当院でもメール相談をしており、基本的に受診前の方か受診中の方の質問などにお答えしているのですが、全くの遠方などから、わらをもすがるような相談メールが来たりします。そして、そのたびに思うのです。「なぜ主治医に聞かないの?」と。忙しい病院なのか、コミュニケーションのとれないドクターなのか、あるいはその方がその医師を信じられないのか、状況はいろいろだと思いますが、信じられないなら医師を代えればいいと思います。

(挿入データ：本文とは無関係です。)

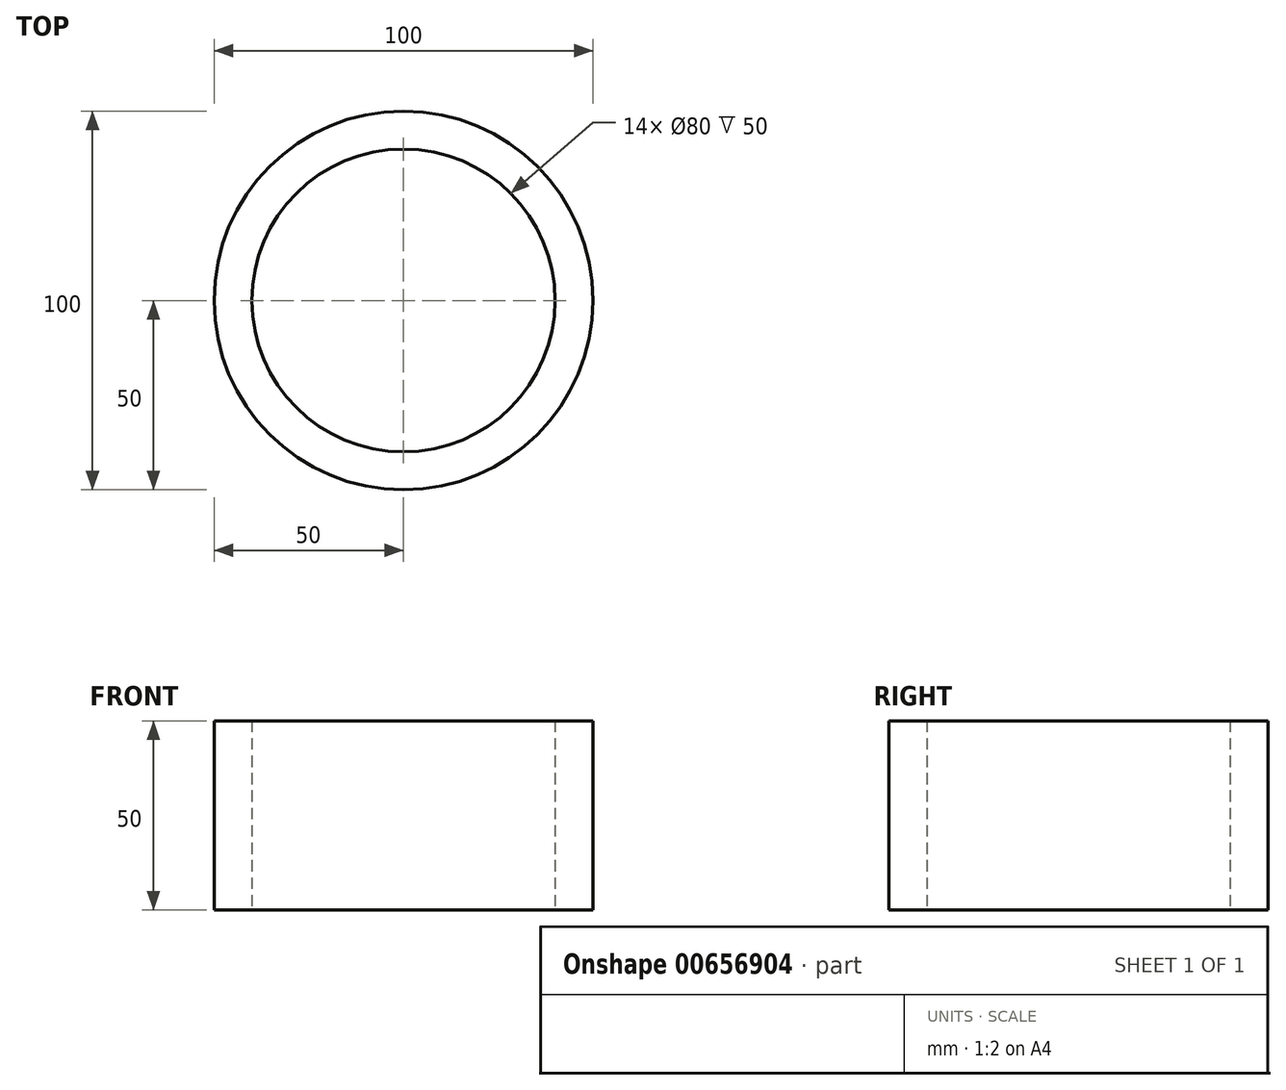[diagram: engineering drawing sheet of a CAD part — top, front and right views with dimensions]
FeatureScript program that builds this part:
annotation { "Feature Type Name" : "Feature", "Feature Type Description" : "" }
export const myFeature = defineFeature(function(context is Context, id is Id, definition is map)
    precondition{}
    {
        {
            var Q0;
            Q0=qCreatedBy(makeId("Top.planeOp"),FACE);
            var sketch = newSketch(context, id + "F0", { "sketchPlane" : qUnion([Q0])});
            skCircle(sketch, "E0", {"center": v(0, 0) * mm, "radius": 50 * mm});
            skCircle(sketch, "E1", {"center": v(0, 0) * mm, "radius": 40 * mm});
            skSolve(sketch);
        }
        {
            var Q0;
            Q0 = qSketchRegion(id + "F0", true);
            extrude(context, id + "F1", {"entities" : qUnion([Q0]), "depth" : 50 * mm, "offsetDistance" : 25 * mm});
        }
    });
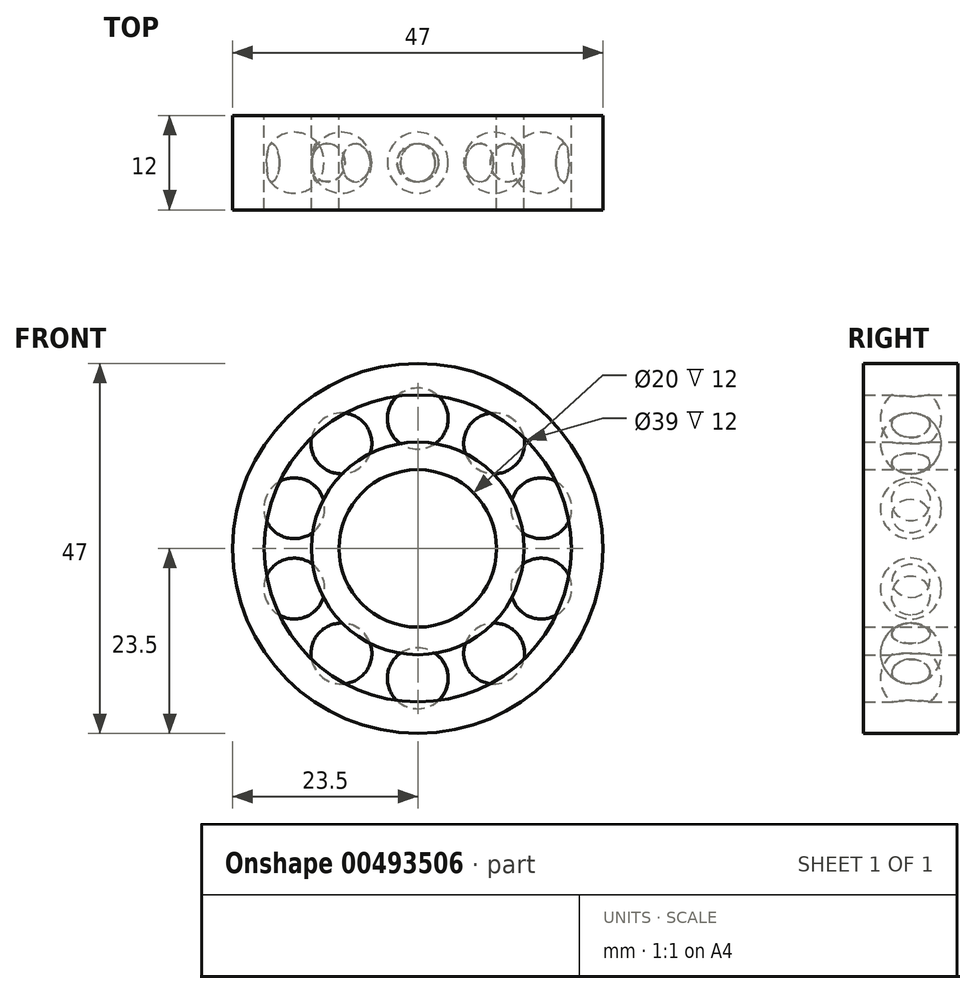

インターネットで検索して素人さん同士の知識の分け合いみたいので聞き(見)かじるより、病院はいっぱいあるのですから、他院の門をたたけばいいでしょう。しかし、医師に質問もしていないのに、インターネットで活字になっている知識の方を、はなから信じてしまってはいけません。質問して答えてくれなければそこで転院を考えればどうでしょうか?インターネットは、そのために、自分の知識を整理し簡潔に要領よく質問するために使ってほしいと思います。別に「ネットにこう出てて」なんて言わなくて結構です。そんなこと言われなくても、ある程度知識を持っている方だといろいろ検索してしらべているな、といのはわかりますから。それよりは、忙しそうな医師の隙をついて、しっかり簡潔に疑問点を聞いてください。その場で疑問が解消されないとまたフラストレーションが溜まり、ネットの洪水にはまることになります。

まとめると、

  1. インターネットはあくまで参考に、スタンダードな手順は全国どこでもそれほど違わない。
  2. 思うような結果が出ない場合は特にネットサーフィンしすぎない。まだ、医師を変えてセカンドオピニオンを求めて外に出たほうがいい。
  3. 医療も最後は人対人のアナログなもの、誠実な態度や印象などの直感を信じるべし。
  4. 答えは自分の中にある。その声に耳を傾けること。しかし、人の話(特に耳に痛いことは)もよく聞くこと。
  5. 医師には、簡潔に上手に質問しよう。そのために勉強をするツールとしてインターネットを活用。良好なコミュニケーションのあるところでは、インターネット難民は出現しない。検索しまくる原因は、質問できないフラストレーションにあり。

とりとめない話ですが、すべての方が情報の洪水におぼれることなく、順調に治療がすすむことを祈ります。